Frankenstein e o Coração Partido do Romantismo

“E assim o coração se partirá, e ainda assim, partido, continuará a viver.”
— Lord Byron, Fare Thee Well (1816)

Há algo de profundamente simbólico no fato de Guillermo del Toro ter escolhido essa linha de Byron para encerrar sua adaptação de Frankenstein. A frase, escrita em 1816, nasce de uma dor pessoal do poeta em meio à separação de sua esposa, mas carrega em si uma verdade universal: o coração pode se partir, e ainda assim viver quebrado. É essa contradição — a sobrevivência daquilo que já não é inteiro — que conecta Byron ao universo de Mary Shelley e à criatura que ela concebeu em um dos momentos mais singulares da história da literatura.

Foi também em 1816, naquele famoso “ano sem verão”, que um pequeno círculo de escritores e poetas se refugiou na Villa Diodati, às margens do Lago de Genebra. Mary Godwin (ainda não Shelley), Percy Bysshe Shelley, Lord Byron, John Polidori e Claire Clairmont se encontravam em um ambiente carregado: o clima anormal causado pela erupção do vulcão Tambora mergulhava a Europa em dias sombrios, frios e chuvosos, reforçando uma atmosfera quase apocalíptica. Para se distrair, o grupo lia histórias de fantasmas alemãs (Fantasmagoriana), discutia ciência, filosofia, galvanismo e a própria possibilidade de recriar a vida. Foi Byron, sempre sedento por desafios, quem lançou a proposta: cada um deveria escrever uma história de terror.

Dessa competição nasceram dois marcos fundadores: Polidori escreveu O Vampiro, que daria origem à tradição moderna dos vampiros e influenciaria diretamente Bram Stoker em Drácula.
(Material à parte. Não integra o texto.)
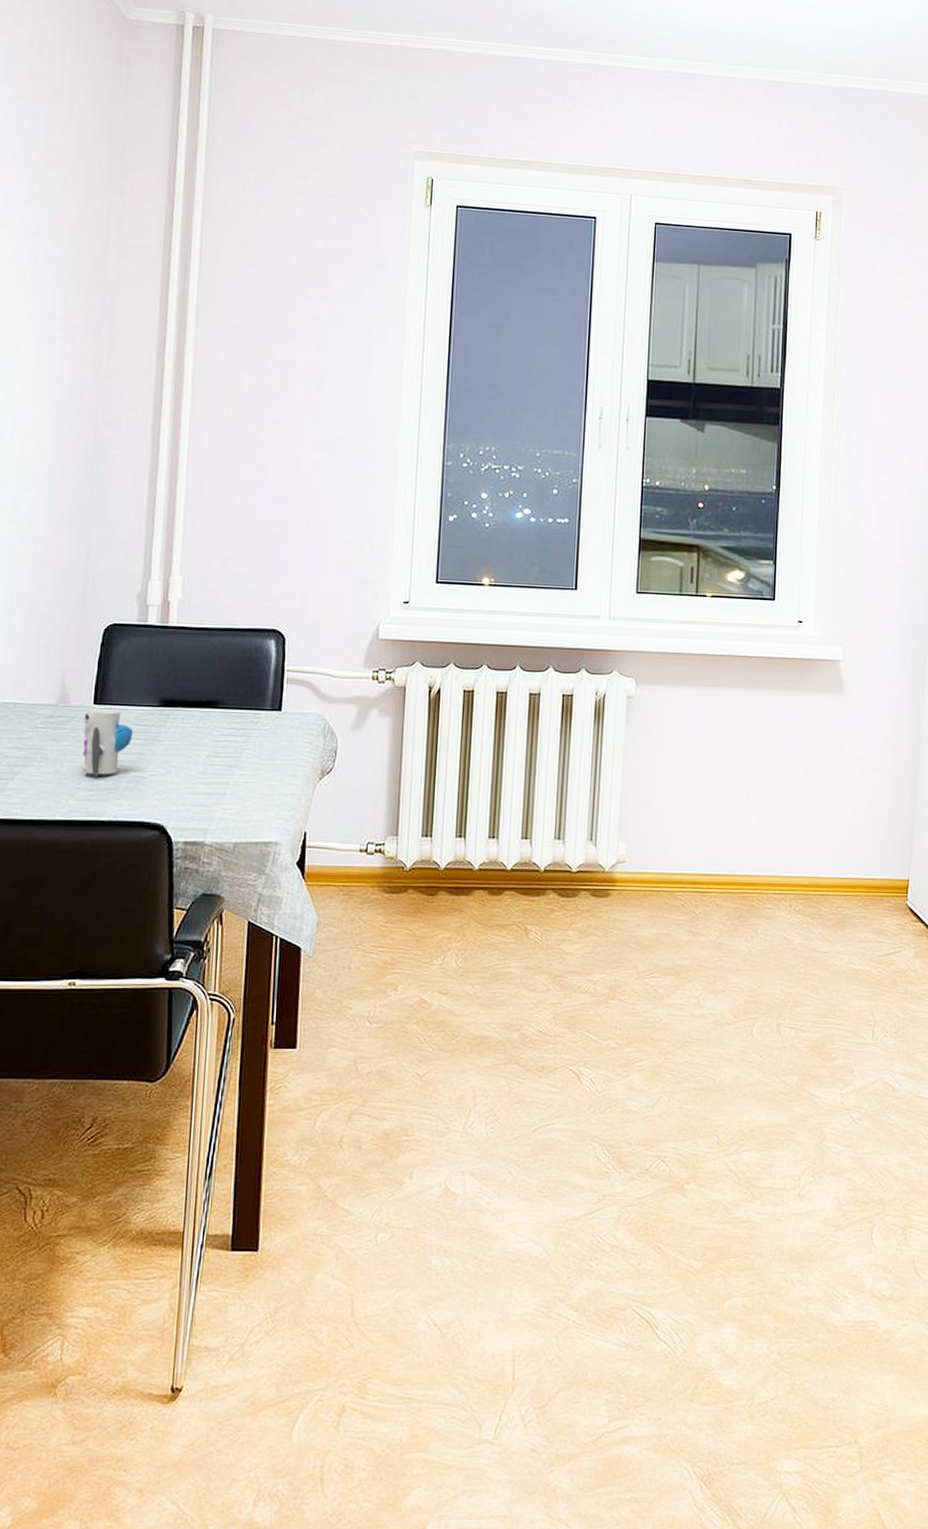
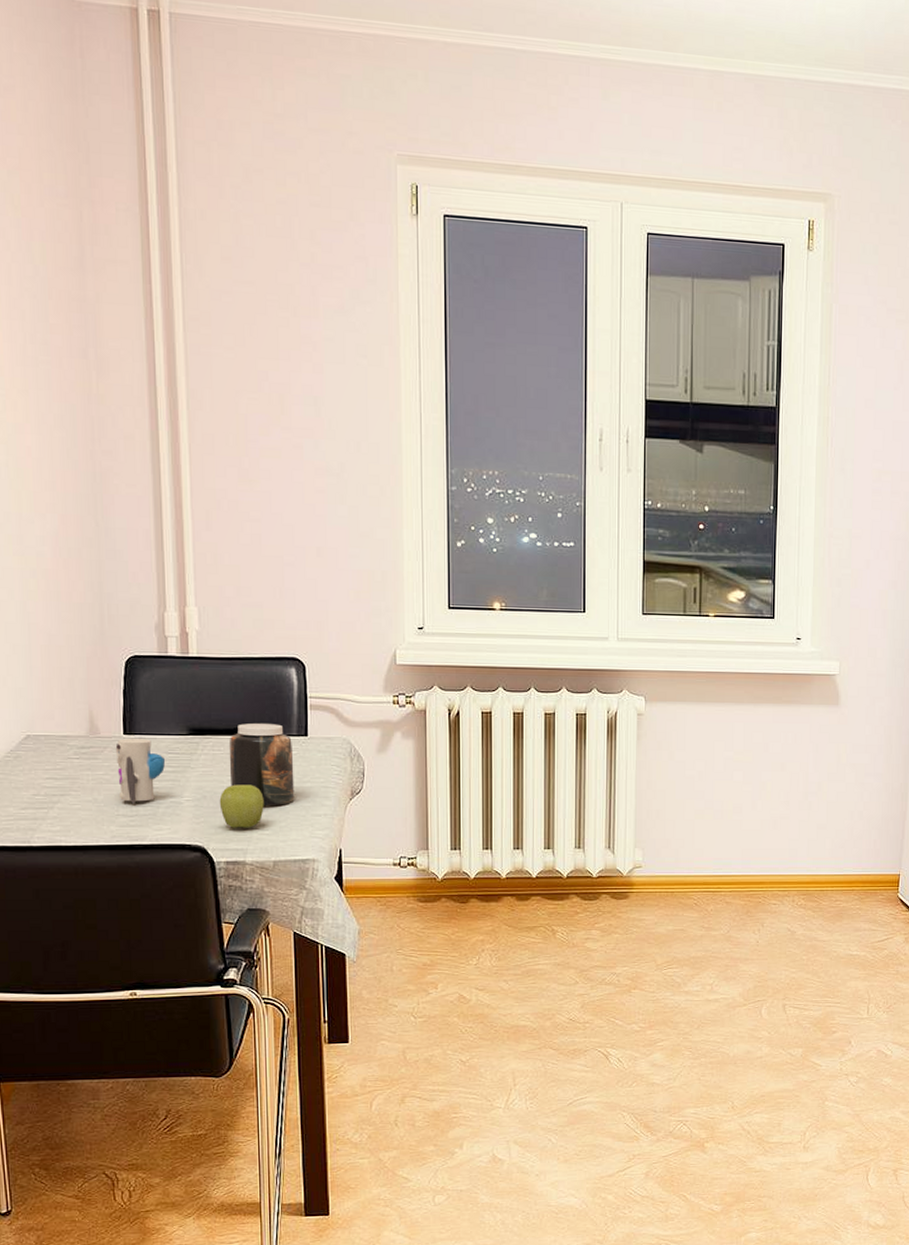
apple: none [183,759,230,807] -> present [219,784,264,828]
jar: none [197,696,265,783] -> present [229,723,295,805]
Byron esboçou apenas fragmentos de uma narrativa inacabada. Percy Shelley não avançou em nenhuma ideia relevante. Mas Mary, então com apenas 18 anos, teve uma visão que mudaria para sempre a literatura.

Numa noite, tomada por insônia e pelo peso das conversas do grupo, Mary descreveu ter tido um “sonho acordado”. Ela imaginou um jovem estudante de ciências que, obcecado por descobrir os segredos da vida, cria uma criatura a partir de cadáveres. Ao vê-la despertar, não sente triunfo, mas horror. Dali nasceu Frankenstein, ou o Moderno Prometeu (1818). A princípio fruto de um desafio literário, a obra ultrapassou as expectativas e inaugurou um gênero novo — a ficção científica —, ao mesmo tempo em que permaneceu enraizada na tradição gótica e romântica.

O romance de Mary Shelley é um espelho da modernidade nascente. Victor Frankenstein representa o impulso de ultrapassar limites éticos em nome do progresso, um reflexo das ansiedades do século 19 diante da ciência e da tecnologia. Sua criatura, por outro lado, encarna não apenas o “monstro” temido, mas também a vítima rejeitada, a alteridade que sofre não por ser má, mas por ser diferente. Assim como o verso de Byron, a criatura vive quebrada: é rejeitada pelo criador, condenada a existir na solidão, e ainda assim continua a viver, a amar e a odiar — um coração partido que não consegue deixar de bater.

O impacto cultural de Frankenstein é imenso. Mary Shelley não apenas respondeu ao desafio de Byron: ela o transcendeu. Seu livro inaugurou discussões que ainda hoje ressoam — os limites da ciência, a responsabilidade do criador diante da criação, o medo do desconhecido e o poder da exclusão social. Desde H. G. Wells até Isaac Asimov, passando pelo cinema expressionista alemão de Metrópolis, pelos filmes de terror da Universal nos anos 1930 e chegando às reflexões atuais sobre bioética e inteligência artificial, o eco de Frankenstein permanece vivo.

É curioso pensar que, no mesmo ano em que Byron escreveu Fare Thee Well e Mary concebeu Frankenstein, o romantismo alcançava um de seus ápices. A poesia de Byron e o romance de Mary Shelley se encontram no mesmo terreno de tensões: o sublime, o trágico, o humano quebrado que persiste. Del Toro, ao fechar seu filme com a frase de Byron, costura esse elo: o monstro e o coração partido, a vida que continua mesmo em pedaços.

No fim, Frankenstein não é apenas um romance gótico, nem apenas o primeiro passo da ficção científica. É uma metáfora universal da condição humana — do desejo de criar, do medo do que criamos, da dor de ser rejeitado e da estranha sobrevivência mesmo na ruína. Byron deu as palavras, Mary deu a narrativa, e juntos, em 1816, ambos nos deixaram um legado que, mais de duzentos anos depois, ainda pulsa, mesmo que “brokenly”.

O filme estreia nos cinemas em outubro, mas chega à Netflix no dia 7 de novembro de 2025.